Universe

Universe
Could our Universe be inside a wormhole that is itself part of a black hole that is inside a much larger universe?

This scenario, in which our universe is born inside a wormhole (also known as the Einstein-Rosen Bridge), has been proposed by the theoretical physicist at Indiana University, Nikodem Poplawski. In this study, Poplaswski uses a Euclidean mathematical model to suggest that all black holes can have wormholes, and that, in turn, there are universes created at the same time as black holes.

Poplawski relies on a Euclidean coordinate system known as isotropic coordinates to describe the gravitational field of a black hole and to model the radial geodetic motion of a massive particle within it.

By studying the radial motion across the event horizon of two different types of black holes - Schwarzschild and Einstein-Rosen black hole, both legitimate solutions of General Relativity - Poplawski admits that only experiment or observation can reveal the motion of a particle that falls into a real black hole. But he also notes that since observers can only see the outside of the black hole, the inside cannot be seen unless the observer enters or resides in it.

"This condition could be met if our Universe were inside a black hole that exists in a larger universe," he says. Because Einstein's Theory of Relativity does not choose a temporal orientation, if a black hole can be formed by the gravitational collapse of matter across an event horizon, it is also possible to reverse the process in the future. Such a process would describe the explosion of a white hole: matter arising from an event horizon in the past, such as the expanding universe. "

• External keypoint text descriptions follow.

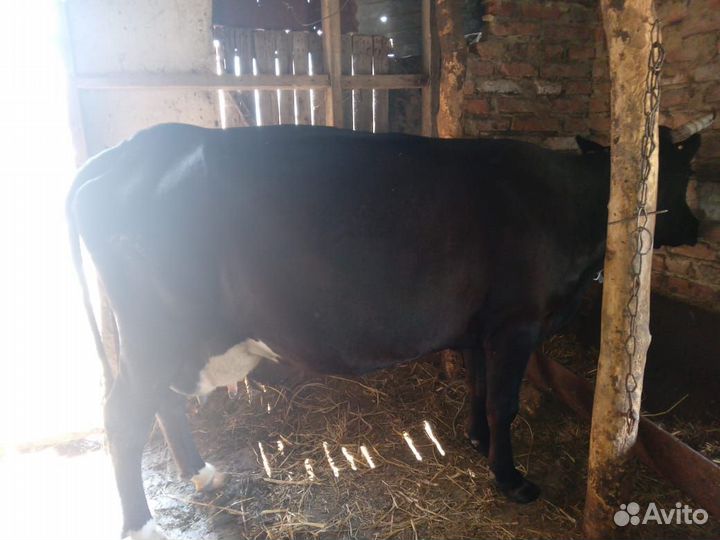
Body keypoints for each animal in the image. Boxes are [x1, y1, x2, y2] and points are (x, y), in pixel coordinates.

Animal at [67, 114, 712, 539]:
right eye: (680, 171)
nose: (698, 227)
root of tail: (125, 151)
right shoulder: (516, 322)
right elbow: (504, 401)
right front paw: (511, 479)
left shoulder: (480, 326)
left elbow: (478, 385)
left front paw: (475, 438)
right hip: (154, 330)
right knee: (123, 415)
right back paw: (141, 524)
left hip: (167, 337)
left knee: (161, 402)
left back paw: (201, 475)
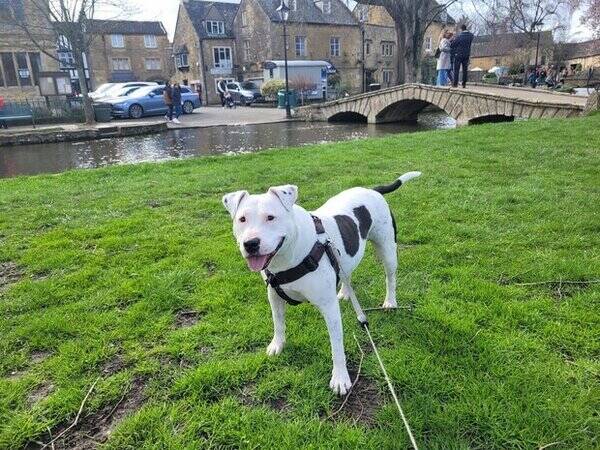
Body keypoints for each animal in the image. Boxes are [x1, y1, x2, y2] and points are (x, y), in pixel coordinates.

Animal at [221, 171, 422, 394]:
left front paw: (340, 378)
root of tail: (373, 190)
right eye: (242, 219)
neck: (288, 255)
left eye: (271, 217)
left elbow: (337, 345)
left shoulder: (329, 308)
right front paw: (277, 345)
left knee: (390, 277)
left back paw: (390, 302)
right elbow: (278, 323)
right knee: (346, 271)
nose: (250, 244)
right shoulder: (274, 296)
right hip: (344, 255)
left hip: (387, 249)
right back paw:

A white hole is connected to a black hole by means of an Einstein-Rosen bridge (or wormhole) and is hypothetically the temporary inversion of a black hole. Poplawski's article suggests that all astrophysical black holes, not just Schwarzschild's and Einstein-Rosen's, can have Einstein-Rosen bridges, each with a new universe inside it that formed simultaneously with the hole black. "From this it follows that our Universe could have formed within a black hole that exists within another universe," he points out.

Continuing the study of the gravitational collapse of a dust sphere in isotropic coordinates, and applying the present investigation to other types of black holes, it is observed that if the Universe is born inside an Einstein-Rosen black hole, the problems could be avoided that scientists observe in the Big Bang theory, and the problem of loss of information from black holes, which states that all information about matter is lost when it passes through the event horizon.

This isotropic coordinate model of the Universe as a black hole could explain the origin of cosmic inflation, Poplawski says.